▶ What to do:
**1)** From the reply on territorial borders below, extract the passage that begins at "It follows that" and stops after "our arbitrary assertions!".
**2)** Extend the reply on territorial borders below with new prose that picks up after its final sentence.

▶ Document extract:
........

Jeremy Rabkin replies:

Since the U.N. Charter went into effect in 1945, no member state has ever annexed contiguous territory of another member state. Angelo Codevilla seems to believe that that restraint was just a matter of good luck: “The world is full of arbitrary borders…. [N]o law guarantees them.” If that is true, international law is simply a matter of ceremony.

It follows that when we oppose another state’s aggression, we are just saying we have different priorities but there is no standard to determine which side is right. The biggest guns win. Not only don’t I think that is true, I don’t even think it is plausible. I am sure it wouldn’t persuade the American people—nor other parts of the world—to put lives at risk to fight for arbitrary assertions, even if they are our arbitrary assertions!

Paul Pillar is somewhat more nuanced, writing that “[r]espect for territorial integrity and international boundaries is indeed an important ingredient in determining whether the world will be less rather than more dangerous.” In other words, although there’s no law here, there is a value—but there are also competing values: “absolute enforcement of that principle may run up against…some other principle such as self-determination but also against the sort of geopolitical constraints that statesmen have to deal with all the time.”

Actually, we have not had to deal with this challenge in 70 years. I accept that life is complicated and international politics is complicated. But Pillar shrugs off the unbroken rule with too much complacency. He’s right that Russian occupation of Abkhazia and South Ossetia since 2008 had previously undermined the principle of respect for “territorial integrity”—as, I think, did NATO’s support for Kosovo separatists in 1999. But occupations tend to be temporary: to “occupy” is to station forces in territory you acknowledge is not yours. Even a secession, like Kosovo’s from Serbia, requires international recognition to be secure—Kosovo is still not a U.N. member, because nearly half the U.N.’s current members question its legal status. So, too, with South Ossetia. Even if Kosovo attains international recognition, it may not be attentive to NATO promptings over time; nor South Ossetia to Russia. Independent states often go their own way.

........

(Dataset excerpts)
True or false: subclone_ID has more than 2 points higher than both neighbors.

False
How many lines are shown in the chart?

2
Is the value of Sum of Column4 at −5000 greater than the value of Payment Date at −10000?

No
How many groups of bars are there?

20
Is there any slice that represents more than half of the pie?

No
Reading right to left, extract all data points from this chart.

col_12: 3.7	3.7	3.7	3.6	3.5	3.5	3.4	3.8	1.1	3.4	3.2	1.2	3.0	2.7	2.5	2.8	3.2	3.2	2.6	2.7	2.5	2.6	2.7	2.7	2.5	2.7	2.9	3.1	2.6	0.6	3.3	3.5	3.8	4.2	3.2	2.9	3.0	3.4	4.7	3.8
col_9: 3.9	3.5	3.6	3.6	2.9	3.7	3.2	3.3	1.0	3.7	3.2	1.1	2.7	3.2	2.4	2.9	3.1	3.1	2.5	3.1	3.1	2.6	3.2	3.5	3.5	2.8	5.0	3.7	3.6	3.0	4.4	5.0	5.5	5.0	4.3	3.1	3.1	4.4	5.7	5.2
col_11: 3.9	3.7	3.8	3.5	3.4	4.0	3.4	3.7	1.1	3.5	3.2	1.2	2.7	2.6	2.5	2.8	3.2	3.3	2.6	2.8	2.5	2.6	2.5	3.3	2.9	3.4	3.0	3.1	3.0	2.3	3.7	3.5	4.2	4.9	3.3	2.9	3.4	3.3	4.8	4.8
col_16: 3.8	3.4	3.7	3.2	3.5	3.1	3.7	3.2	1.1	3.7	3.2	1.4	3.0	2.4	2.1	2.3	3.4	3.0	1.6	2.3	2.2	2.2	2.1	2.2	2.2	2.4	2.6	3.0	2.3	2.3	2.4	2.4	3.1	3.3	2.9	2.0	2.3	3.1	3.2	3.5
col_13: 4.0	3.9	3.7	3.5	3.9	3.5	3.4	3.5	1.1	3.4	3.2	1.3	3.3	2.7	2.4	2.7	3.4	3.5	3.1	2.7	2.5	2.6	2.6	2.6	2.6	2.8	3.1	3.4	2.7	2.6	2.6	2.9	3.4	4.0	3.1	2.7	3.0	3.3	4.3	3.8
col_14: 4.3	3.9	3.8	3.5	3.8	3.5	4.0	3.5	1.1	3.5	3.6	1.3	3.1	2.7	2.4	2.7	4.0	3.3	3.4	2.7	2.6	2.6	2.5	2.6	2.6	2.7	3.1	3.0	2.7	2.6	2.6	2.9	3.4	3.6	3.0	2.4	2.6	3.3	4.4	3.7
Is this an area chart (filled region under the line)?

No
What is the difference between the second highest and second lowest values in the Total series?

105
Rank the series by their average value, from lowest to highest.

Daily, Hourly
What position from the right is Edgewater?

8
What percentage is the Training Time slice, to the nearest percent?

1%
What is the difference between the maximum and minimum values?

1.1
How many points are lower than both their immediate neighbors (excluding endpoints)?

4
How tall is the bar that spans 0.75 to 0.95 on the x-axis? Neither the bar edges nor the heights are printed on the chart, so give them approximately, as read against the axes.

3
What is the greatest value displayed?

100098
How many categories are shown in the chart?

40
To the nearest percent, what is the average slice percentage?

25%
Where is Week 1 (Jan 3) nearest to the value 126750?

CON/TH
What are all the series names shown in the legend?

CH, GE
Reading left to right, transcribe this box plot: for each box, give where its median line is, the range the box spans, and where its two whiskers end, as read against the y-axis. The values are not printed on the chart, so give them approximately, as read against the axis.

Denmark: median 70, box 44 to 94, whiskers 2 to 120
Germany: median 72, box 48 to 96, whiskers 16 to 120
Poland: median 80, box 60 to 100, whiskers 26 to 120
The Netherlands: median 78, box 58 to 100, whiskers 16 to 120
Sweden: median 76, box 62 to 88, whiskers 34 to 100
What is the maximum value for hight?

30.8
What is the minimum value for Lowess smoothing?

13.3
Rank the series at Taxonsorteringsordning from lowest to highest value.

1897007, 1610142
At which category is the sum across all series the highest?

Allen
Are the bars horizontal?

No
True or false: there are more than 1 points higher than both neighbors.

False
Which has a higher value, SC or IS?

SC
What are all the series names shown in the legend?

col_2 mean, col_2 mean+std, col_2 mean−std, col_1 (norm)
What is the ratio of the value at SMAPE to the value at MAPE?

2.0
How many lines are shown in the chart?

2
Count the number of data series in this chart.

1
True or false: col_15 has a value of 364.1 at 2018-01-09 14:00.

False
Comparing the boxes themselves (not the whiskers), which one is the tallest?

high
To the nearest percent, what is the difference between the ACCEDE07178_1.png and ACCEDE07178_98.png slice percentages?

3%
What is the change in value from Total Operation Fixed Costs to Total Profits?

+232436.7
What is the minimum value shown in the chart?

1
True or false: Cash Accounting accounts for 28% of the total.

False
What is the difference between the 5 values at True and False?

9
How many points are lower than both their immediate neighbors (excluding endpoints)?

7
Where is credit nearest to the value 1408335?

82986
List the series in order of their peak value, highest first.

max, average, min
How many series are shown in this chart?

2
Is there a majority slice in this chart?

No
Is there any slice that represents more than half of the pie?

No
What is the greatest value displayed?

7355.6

........

▶ Task results:
**1)**
It follows that when we oppose another state’s aggression, we are just saying we have different priorities but there is no standard to determine which side is right. The biggest guns win. Not only don’t I think that is true, I don’t even think it is plausible. I am sure it wouldn’t persuade the American people—nor other parts of the world—to put lives at risk to fight for arbitrary assertions, even if they are our arbitrary assertions!

**2)**
Annexation is the imposition of final terms—it means, this territory is simply ours, fully, openly, and irrevocably. Until this year, no nation had the brazenness to cross that bright line, separating disputable intervention from outright self-aggrandizement. I think it is very regrettable that we have allowed Putin to casually disregard this fundamental prohibition.

If the annexations stop at Crimea, we may express regret and sigh at the imperfection of international institutions. But why expect that annexations will stop there? What’s happened in the past few months to suggest that Putin has a small appetite for Russian expansion? What’s happened that would make him think any outside power means to enforce the previous rule against annexations?

We have resolved nothing in Ukraine. We’ve simply moved on to gawk at new spectacles, as terrorists redraw the borders of Iraq and Syria. Expect more of that. We will pay a high price for shrugging off the few meaningful limits on aggression we have managed to sustain over the past 70 years.